**ACTIVITY:** The full set of entries below is to be returned unchanged.

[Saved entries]
- - -

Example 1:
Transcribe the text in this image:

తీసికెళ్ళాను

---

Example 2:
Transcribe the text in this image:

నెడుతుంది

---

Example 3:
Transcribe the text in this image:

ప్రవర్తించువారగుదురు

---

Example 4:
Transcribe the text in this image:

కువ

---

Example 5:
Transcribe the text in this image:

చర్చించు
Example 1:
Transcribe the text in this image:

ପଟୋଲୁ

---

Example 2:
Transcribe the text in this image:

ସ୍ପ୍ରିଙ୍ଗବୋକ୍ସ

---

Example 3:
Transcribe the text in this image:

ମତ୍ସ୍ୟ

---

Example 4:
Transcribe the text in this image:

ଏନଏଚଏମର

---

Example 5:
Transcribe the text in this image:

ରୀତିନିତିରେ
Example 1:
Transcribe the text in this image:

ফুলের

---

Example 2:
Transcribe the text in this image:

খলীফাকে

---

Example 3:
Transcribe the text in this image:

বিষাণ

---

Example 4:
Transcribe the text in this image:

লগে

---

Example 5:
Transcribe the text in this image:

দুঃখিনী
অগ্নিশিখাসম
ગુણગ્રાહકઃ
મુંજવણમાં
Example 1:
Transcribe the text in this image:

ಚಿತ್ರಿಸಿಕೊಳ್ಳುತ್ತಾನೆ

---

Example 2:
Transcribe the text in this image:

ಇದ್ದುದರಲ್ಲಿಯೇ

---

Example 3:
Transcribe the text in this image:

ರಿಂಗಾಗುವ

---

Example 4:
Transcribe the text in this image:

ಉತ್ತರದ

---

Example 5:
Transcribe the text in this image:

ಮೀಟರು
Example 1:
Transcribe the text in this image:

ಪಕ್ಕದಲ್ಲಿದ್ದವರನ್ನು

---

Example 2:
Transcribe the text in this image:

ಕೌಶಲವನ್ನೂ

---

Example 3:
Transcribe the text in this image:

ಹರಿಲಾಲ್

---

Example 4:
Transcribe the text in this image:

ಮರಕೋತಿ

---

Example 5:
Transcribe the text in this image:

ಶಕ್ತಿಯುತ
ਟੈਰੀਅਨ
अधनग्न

- - -

**REPLY:**
Example 1:
Transcribe the text in this image:

తీసికెళ్ళాను

---

Example 2:
Transcribe the text in this image:

నెడుతుంది

---

Example 3:
Transcribe the text in this image:

ప్రవర్తించువారగుదురు

---

Example 4:
Transcribe the text in this image:

కువ

---

Example 5:
Transcribe the text in this image:

చర్చించు
Example 1:
Transcribe the text in this image:

ପଟୋଲୁ

---

Example 2:
Transcribe the text in this image:

ସ୍ପ୍ରିଙ୍ଗବୋକ୍ସ

---

Example 3:
Transcribe the text in this image:

ମତ୍ସ୍ୟ

---

Example 4:
Transcribe the text in this image:

ଏନଏଚଏମର

---

Example 5:
Transcribe the text in this image:

ରୀତିନିତିରେ
Example 1:
Transcribe the text in this image:

ফুলের

---

Example 2:
Transcribe the text in this image:

খলীফাকে

---

Example 3:
Transcribe the text in this image:

বিষাণ

---

Example 4:
Transcribe the text in this image:

লগে

---

Example 5:
Transcribe the text in this image:

দুঃখিনী
অগ্নিশিখাসম
ગુણગ્રાહકઃ
મુંજવણમાં
Example 1:
Transcribe the text in this image:

ಚಿತ್ರಿಸಿಕೊಳ್ಳುತ್ತಾನೆ

---

Example 2:
Transcribe the text in this image:

ಇದ್ದುದರಲ್ಲಿಯೇ

---

Example 3:
Transcribe the text in this image:

ರಿಂಗಾಗುವ

---

Example 4:
Transcribe the text in this image:

ಉತ್ತರದ

---

Example 5:
Transcribe the text in this image:

ಮೀಟರು
Example 1:
Transcribe the text in this image:

ಪಕ್ಕದಲ್ಲಿದ್ದವರನ್ನು

---

Example 2:
Transcribe the text in this image:

ಕೌಶಲವನ್ನೂ

---

Example 3:
Transcribe the text in this image:

ಹರಿಲಾಲ್

---

Example 4:
Transcribe the text in this image:

ಮರಕೋತಿ

---

Example 5:
Transcribe the text in this image:

ಶಕ್ತಿಯುತ
ਟੈਰੀਅਨ
अधनग्न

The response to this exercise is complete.